Video Properties (Metadata)

You can inspect metadata using .get(). This is useful for initializing your VideoWriter correctly.

width  = int(cap.get(cv2.CAP_PROP_FRAME_WIDTH))
height = int(cap.get(cv2.CAP_PROP_FRAME_HEIGHT))
fps    = cap.get(cv2.CAP_PROP_FPS)
count  = int(cap.get(cv2.CAP_PROP_FRAME_COUNT))

print(f"Resolution: {width}x{height} @ {fps} FPS")
print(f"Total Frames: {count} ({count/fps:.2f} seconds)")

Writing Video (`VideoWriter`)

Saving video is trickier than images because you must define a Codec (Compressor). A “Codec” translates the raw pixel matrices into a compressed video format.

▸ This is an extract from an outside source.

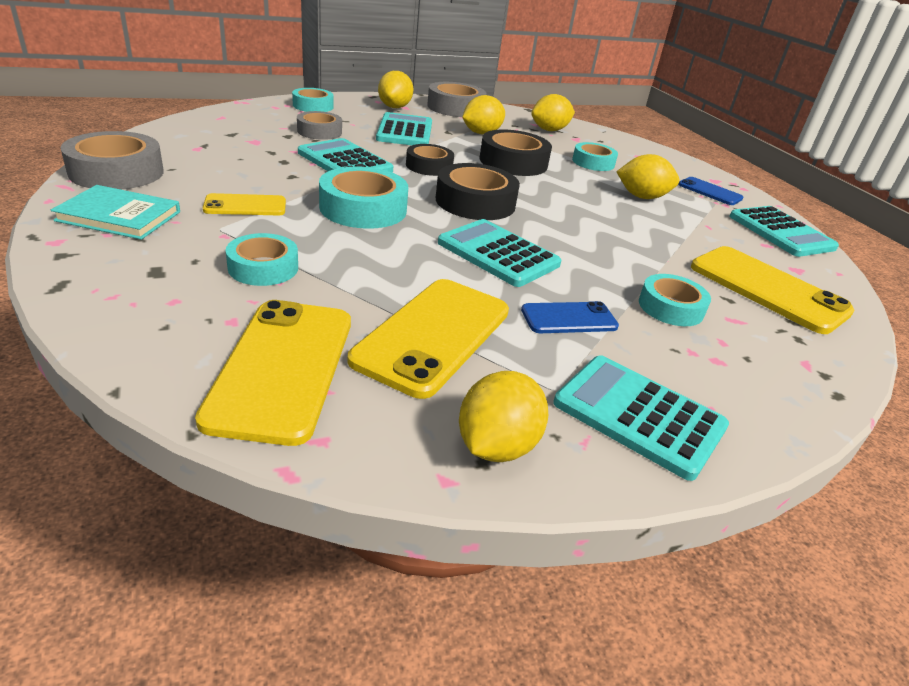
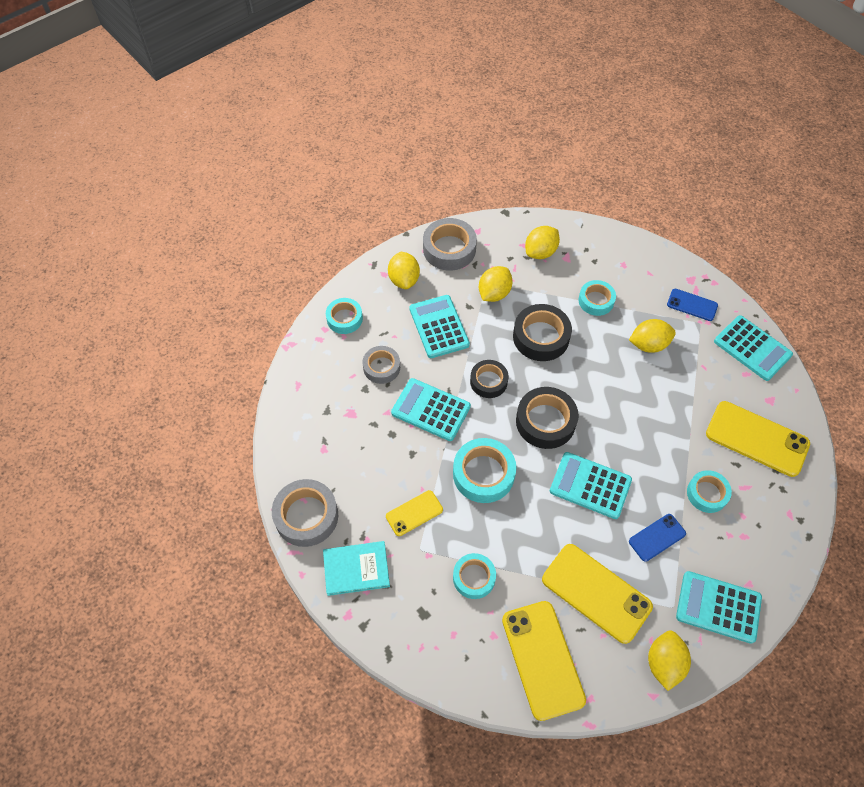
camera: 15 degrees left, 25 degrees up
yellow phone [347,279,509,399] -> yellow phone turned 60 degrees counterclockwise [542,544,653,644]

# 1. Define the codec (FourCC code)
# Common codecs:
# 'mp4v' -> for .mp4 (Widely supported)
# 'XVID' -> for .avi (Older, very reliable)
# 'MJPG' -> for .avi (Large file size, but low CPU usage)
fourcc = cv2.VideoWriter_fourcc(*'mp4v')

# 2. Create the Writer
# Arguments: Path, Codec, FPS, Resolution
# CRITICAL: The resolution tuple (Width, Height) MUST match the frame size exactly.
out = cv2.VideoWriter('output.mp4', fourcc, 20.0, (width, height))

while cap.isOpened():
    ret, frame = cap.read()
    if not ret: break

    # ... Processing ...

    # Write the frame
    out.write(frame)

cap.release()
out.release() # CRITICAL: Finalizes the file header. If you forget this, the video won't play.

Summary Reference

Function	Usage	Note
`cv2.imread(path, flag)`	Read image	Returns `None` if fail. Use `cv2.IMREAD_UNCHANGED` for Alpha.
`cv2.imshow(title, img)`	Show image	Avoid in Jupyter. Use Matplotlib instead.
`cv2.imwrite(path, img, params)`	Save image	Supports compression flags (`JPEG_QUALITY`, `PNG_COMPRESSION`).
`cap.get(prop_id)`	Get Metadata	Use `CAP_PROP_FPS` or `CAP_PROP_FRAME_COUNT`.
`out.release()`	Save Video	Mandatory. Without it, video files are corrupted.